Três regras práticas
Corte 8 h antes se a sua meia-vida for média
Uma dose de 200 mg 8 h antes deixa ≈0.6 mg/L residual — quase nada.
Duplique a margem se metaboliza lentamente
Se toma contraceptivos hormonais, é portador da variante lenta de CYP1A2 ou tem fígado afetado, deixe 12 h ou mais.
Antecipe as doses grandes
Se precisa de 400 mg, tome às 9 da manhã. Vai eliminar quase tudo até à meia-noite com metabolismo médio.
O seu último café do dia importa mais do que a quantidade total. Um galão da manhã e um espresso das 16 h com a mesma cafeína não custam o mesmo em moeda de sono.
Quando ser especialmente cauteloso
A gravidez é o modificador que mais surpreende: no 3.º trimestre, a depuração da cafeína cai tanto que as 5 h do manual podem tornar-se 12 h ou mais. A American College of Obstetricians and Gynecologists recomenda menos de 200 mg/dia durante a gravidez, em parte porque o feto em desenvolvimento elimina ainda mais lentamente a cafeína que atravessa a placenta.
Se toma contraceptivos com estrogénio, a sua meia-vida quase duplica. Combinado com consumo elevado à tarde, é receita para dívida de sono crónica difícil de atribuir à causa.
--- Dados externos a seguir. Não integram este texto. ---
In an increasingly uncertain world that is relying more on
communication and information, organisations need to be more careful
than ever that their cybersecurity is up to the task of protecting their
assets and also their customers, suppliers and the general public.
Esta calculadora estima a concentração plasmática com modelos farmacocinéticos publicados. É educativa, não diagnóstica. Se a cafeína está a afetar o seu sono com horários razoáveis, consulte um profissional — pode haver causa subjacente não relacionada.
Conclusão
A meia-vida da cafeína não é uma constante. Genética, idade, contexto hormonal, tabaco e função hepática combinam-se num número pessoal que pode diferir muito das cinco horas do manual. Use a calculadora acima para encontrar o seu, cronometre a última dose em conformidade, e o seu sono dirá que valeu a pena a experiência.
Fontes consultadas
- Drake C et al. (2013). Caffeine effects on sleep taken 0, 3, or 6 hours before going to bed. J Clin Sleep Med 9(11):1195-1200.
- Clark I, Landolt HP (2017). Coffee, caffeine, and sleep: A systematic review of epidemiological studies and randomized controlled trials. Sleep Medicine Reviews 31:70-78.
- Faber MS, Fuhr U (2004). Time response of cytochrome P450 1A2 activity on cessation of heavy smoking. Clin Pharmacol Ther 76(2):178-184.
- Abernethy DR, Todd EL (1985). Impairment of caffeine clearance by chronic use of low-dose oestrogen-containing oral contraceptives. Eur J Clin Pharmacol 28(4):425-428.
- Cornelis MC et al. (2006). Coffee, CYP1A2 genotype, and risk of myocardial infarction. JAMA 295(10):1135-1141.